Para realizar o objetivo do primeiro governo republicano, Rui havia mandado às favas a mais sacrossanta instituição da economia dita “ortodoxa”, isto é, da economia dominada pelo capital financeiro inglês: o lastro-ouro da moeda, tal como os EUA haviam feito durante a sua revolução e depois, durante a Guerra Civil. Era, aliás, uma política econômica inteiramente consciente:
“… recorri à única salvação possível em semelhantes conjunturas: assentar, como os Estados Unidos tinham feito, em circunstâncias análogas e sob a força de iguais necessidades, a garantia do meio circulante sobre os títulos da dívida nacional”.
Em outras palavras, com os depósitos em ouro fugindo para o exterior, Rui os substituíra, como lastro da moeda, por apólices emitidas pelo governo. Como resultado, descrevia Rui:
“… o fôlego da renascença industrial, incipiente no dia imediato à abolição, dilatou-se próspero e criador, pelos amplos pulmões da República…”
Ao mesmo tempo em que tinha de varrer os restos da monarquia, a República se defrontou imediatamente com a resistência dos banqueiros ingleses, que tinham tido seus interesses contrariados. Pressionado, o embaixador brasileiro em Londres escreve a Rui, relatando os problemas. O ministro da Fazenda responde com um curto telegrama:
“Bancos não têm nenhuma razão. Pelo seus estatutos aprovados Governo Brasileiro, eles se obrigaram a leis e regulamentos existentes, ou que de futuro se decretassem. Não lhes faltarão advogados para lhes dar outro parecer, porque os há para tudo, mas a verdade jurídica é esta.

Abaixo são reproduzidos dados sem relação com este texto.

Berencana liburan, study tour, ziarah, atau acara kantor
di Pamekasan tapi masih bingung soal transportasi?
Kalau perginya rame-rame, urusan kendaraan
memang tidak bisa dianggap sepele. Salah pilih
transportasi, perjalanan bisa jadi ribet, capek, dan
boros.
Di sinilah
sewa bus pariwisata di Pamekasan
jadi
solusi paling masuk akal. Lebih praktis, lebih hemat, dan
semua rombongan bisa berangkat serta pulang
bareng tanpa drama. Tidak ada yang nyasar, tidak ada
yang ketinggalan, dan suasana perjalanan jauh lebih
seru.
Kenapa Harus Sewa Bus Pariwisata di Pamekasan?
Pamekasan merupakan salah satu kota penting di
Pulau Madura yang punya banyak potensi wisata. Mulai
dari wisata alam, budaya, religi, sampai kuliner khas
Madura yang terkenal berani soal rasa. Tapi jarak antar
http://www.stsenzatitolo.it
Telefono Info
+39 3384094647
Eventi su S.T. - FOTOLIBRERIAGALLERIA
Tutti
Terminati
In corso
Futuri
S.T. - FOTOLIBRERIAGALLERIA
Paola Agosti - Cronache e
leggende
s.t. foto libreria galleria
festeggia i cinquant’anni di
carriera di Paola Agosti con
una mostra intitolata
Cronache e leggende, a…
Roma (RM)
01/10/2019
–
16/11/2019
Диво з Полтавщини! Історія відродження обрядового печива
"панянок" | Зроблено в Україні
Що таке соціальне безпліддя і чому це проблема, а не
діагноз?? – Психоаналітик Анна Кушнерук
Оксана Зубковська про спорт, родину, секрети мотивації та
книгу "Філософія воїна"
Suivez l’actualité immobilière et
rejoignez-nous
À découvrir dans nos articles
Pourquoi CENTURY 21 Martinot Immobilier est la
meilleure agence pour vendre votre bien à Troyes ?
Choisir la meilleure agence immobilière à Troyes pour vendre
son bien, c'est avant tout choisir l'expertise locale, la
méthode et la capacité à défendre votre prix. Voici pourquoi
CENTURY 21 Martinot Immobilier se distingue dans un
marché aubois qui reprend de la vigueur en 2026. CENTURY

O Governo Provisório não pensa hostilizar bancos estrangeiros, mas não lhes pode consentir posição privilegiada de, sem capitais no país, viverem de especulações constantes sobre o câmbio, como agora estão fazendo, em prejuízo do comércio, do tesouro e do crédito nacional. Se quiserem fechar não nos fazem falta.”

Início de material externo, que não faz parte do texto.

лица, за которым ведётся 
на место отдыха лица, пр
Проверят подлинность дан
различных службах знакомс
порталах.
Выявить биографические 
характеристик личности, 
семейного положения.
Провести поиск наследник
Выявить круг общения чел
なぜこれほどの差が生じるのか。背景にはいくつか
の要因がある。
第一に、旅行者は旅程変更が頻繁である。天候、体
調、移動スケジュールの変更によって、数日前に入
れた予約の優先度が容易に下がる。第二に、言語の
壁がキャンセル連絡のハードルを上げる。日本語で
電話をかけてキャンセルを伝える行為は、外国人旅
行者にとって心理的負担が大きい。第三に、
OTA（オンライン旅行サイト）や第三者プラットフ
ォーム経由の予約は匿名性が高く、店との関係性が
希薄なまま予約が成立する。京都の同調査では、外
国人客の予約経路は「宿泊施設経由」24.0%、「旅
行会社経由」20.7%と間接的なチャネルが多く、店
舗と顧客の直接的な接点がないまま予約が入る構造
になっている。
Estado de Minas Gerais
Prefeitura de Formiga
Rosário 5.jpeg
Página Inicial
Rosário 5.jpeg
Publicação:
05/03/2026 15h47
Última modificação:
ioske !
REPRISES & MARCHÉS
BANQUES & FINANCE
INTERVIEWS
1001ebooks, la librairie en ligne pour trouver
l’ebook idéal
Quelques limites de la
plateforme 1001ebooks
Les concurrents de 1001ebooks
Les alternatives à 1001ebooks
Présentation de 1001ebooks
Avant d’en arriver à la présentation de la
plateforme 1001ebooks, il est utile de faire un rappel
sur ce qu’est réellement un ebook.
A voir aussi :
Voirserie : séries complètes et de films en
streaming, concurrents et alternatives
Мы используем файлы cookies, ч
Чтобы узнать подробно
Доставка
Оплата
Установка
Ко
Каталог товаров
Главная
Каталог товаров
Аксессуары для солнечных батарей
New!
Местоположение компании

Quanto à reação monarquista, esta só foi vencida, à duras penas, no segundo governo republicano, que tinha à frente o marechal Floriano Peixoto.
Apesar de suas contradições no plano político – Rui estará na oposição a Floriano – que revelavam uma insuficiente consciência da necessidade de manter a frente republicana para aprofundar o processo de transformação do país, e a dificuldade objetiva de conciliar os diversos interesses de seus vários setores, não por acaso certa historiografia reacionária tratará de forma igualmente negativa os dois períodos iniciais da República: ao mesmo tempo que Floriano, que esmagou as tentativas de restauração monárquica, é um “ditador” – e “jacobinista”, identificando-o, aliás acertadamente, com a ala esquerda da Revolução Francesa -, Rui e o governo Deodoro são “incompetentes”, e sua política é chamada, precisamente por favorecer o financiamento à industrialização, de “encilhamento”, procurando atribuir-lhe o surto especulativo, em meio ao qual ele assumiu o Ministério, provocado pelos agiotas externos no final do Império.
O rompimento da frente nacional republicana, no entanto, tem causas objetivas. Desde o governo provisório – que teve Rui Barbosa como 1º vice-presidente e Benjamin Constant como 2º vice-presidente – se estabelece a luta entre os que projetam o Brasil como um país industrial e autônomo, com desenvolvimento baseado no mercado interno, e os interesses da burguesia cafeeira, com sede em São Paulo, que pela própria atividade é vinculada a um produto agrícola destinado ao mercado externo.